Alem da experiencia no sítio Junco com a dona Iraides de Lima, foi o momento de se deliciar com os doces de leite e de banana da dona Maria. Mulher solteira que cresceu dez filhos na roça e que hoje, com a ajuda de uma das filhas, produz no mínimo cinquenta barras de doces por semana, fornecendo vários comércios, além de participar no programa PAA(Programa de Aquisição de Alimentos).

“Eu não tenho nenhuma máquina a minha máquina, a única que conheço é vontade, a coragem e a saúde, nunca fui atrás de ninguém, um dia comprei os produtos fui experimentado e quando tomei gosto comecei trabalhar. Sem amor para o que faço seria impossível” salientou Maria Alves de Oliveira Alencar, da localidade de Lustal I, Tauá.

Duas histórias diferentes de mulheres do campo que testemunham a diversidade, a riqueza e a criatividade que as agricultoras têm, que sempre foram o centro da economia familiar do semiárido que silenciosamente escondeu essas grandes guerreiras que hoje querem reconhecimento e  direitos. 

Para a Dona Maria Moreira, chamada Cruzinha, da comunidade Riacho de Quiterianópolis acompanhada pela Cáritas de Crateús, essas experiências demonstraram que com a vontade se pode fazer tudo.

“O brilho que essas mulheres tinham nos olhos falando do trabalho delas, o amor por aquilo que fazem, as histórias bonitas que nos contaram, tudo isso vamos levar para casa e vai nos inspirar” concluiu a agricultora. 

Com o acompanhamento da mediadora e experta de gênero, raça e etnia, Francisca Sena da Secretaria de Desenvolvimento Agrário(SDA) do Governo do Estado do Ceará, as agricultoras concluíram o dia avaliando de forma muito positiva o aporte das oficinas de segurança alimentar do dia anterior e o valor das visitas as duas mulheres que foram para todas uma fonte incrível de inspiração na ótica do empoderamento feminino e do bem viver no semiárido.

Fotos e texto: Lorenza Strano, assessora de comunicação

Semiárido Show 2019 recebe Projeto Paulo Freire

O Semiárido show 2019 que aconteceu em Petrolina do 19 ao 22 de Novembro, recebeu a delegação cearense do Projeto Paulo Freire que contou com a participação de representações de entidades de assessoria técnica, agricultoras familiares, UGP – Unidade de Gerenciamento do Projeto Paulo Freire, e outros parceiros.
A Cáritas Diocesana de Crateús, foi representada pelas agricultoras Antônia Alexsania, mais com conhecida como Sônia, da comunidade de Barreiros/Tauá, que também representou o grupo de mulheres de Barreiros “Maria Cândida”, e Luzia Lima, da comunidade de Inácio José/ Quiterianópolis. Estava presente também Daniela Cavalcante, técnica pela Cáritas.
A missão do projeto Paulo Freire neste evento foi a promoção da troca de conhecimento, geração e construção de novos olhares para o semiárido.
A agricultora Sônia levou para comercializar no espaço ” Vila da economia solidária” um pouco do sabor da luta e empoderamento do grupo de mulheres. Com guloseimas traduzidas em doces, sequilhos, cocadas de jerimum e biscoitos, foi possível, além da venda, divulgar o trabalho dessas mulheres e de muitas outras que se reconhecem nessa experiência.
Foi distribuída a revista o Cirandeiro, produção da Cáritas Diocesana de Crateús, que conta um pouco da história do grupo de mulheres e outras 4 experiências no território dos Inhamuns, partilhadas a partir do trabalho do projeto Paulo Freire e da Cáritas.

” Estou me sentindo grata pela oportunidade da valorização do nosso trabalho, de divulgar os produtos do grupo de mulheres de barreiros e a força da mulher.
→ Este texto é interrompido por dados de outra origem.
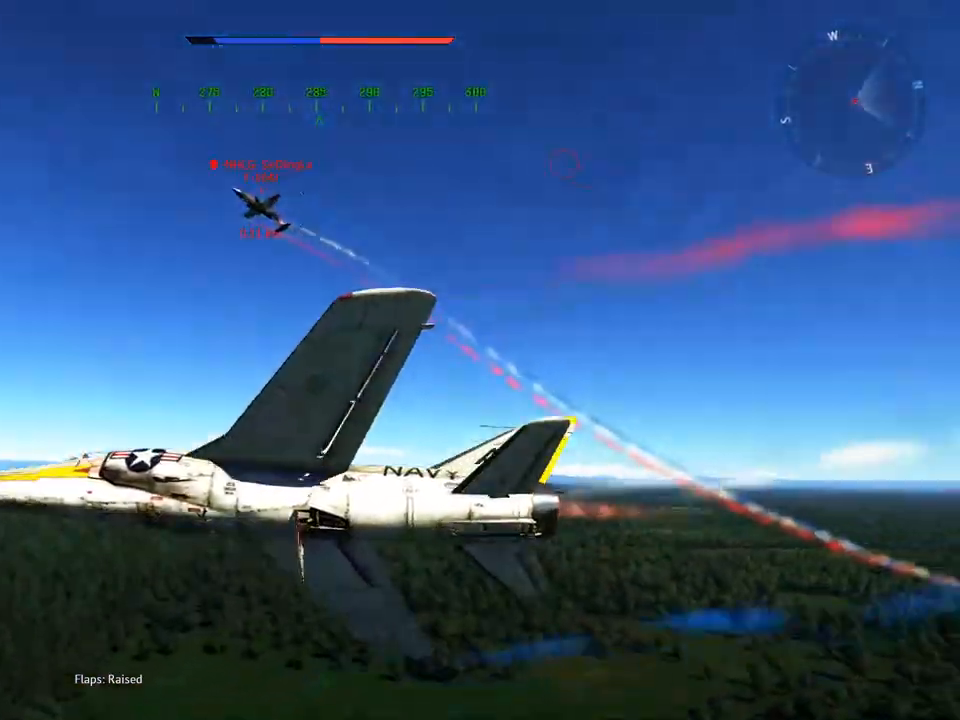
{"keys": ["a", "s", "v"], "mouse": [], "mouse_move": "right", "events": [[50, "a", "up"], [284, "a", "down"]]}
Tenho uma boa expectativa nas vendas e nos conhecimentos que estou adquirindo” relata Sônia.

Luzia conta que com o convite se sentiu privilegiada. ” Quando me chamaram para participar desse evento me senti feliz e privilegiada em poder representar minha comunidade e o grupo de mulheres – Mulheres de Diferentes Artes. Sou beneficiária do projeto e o evento está me oportunizando adquirir mais conhecimentos. Já participei de oficinas nos espaços no evento e que com certeza levarei o que aprendi para a construção de saberes junto com as famílias da comunidade de Inácio José”, declarou.

Para Daniela Cavalcante, ações como essa, de promoção de atividades que valorizem a participação da mulher rural, da comercialização e da construção de conhecimentos, oportuniza um divisor de águas nos trabalhos de assessoria técnica, onde o que se discute em comunidade é evidenciado com a participação dessas mulheres nesses espaços, e que vem sendo uma realidade constante.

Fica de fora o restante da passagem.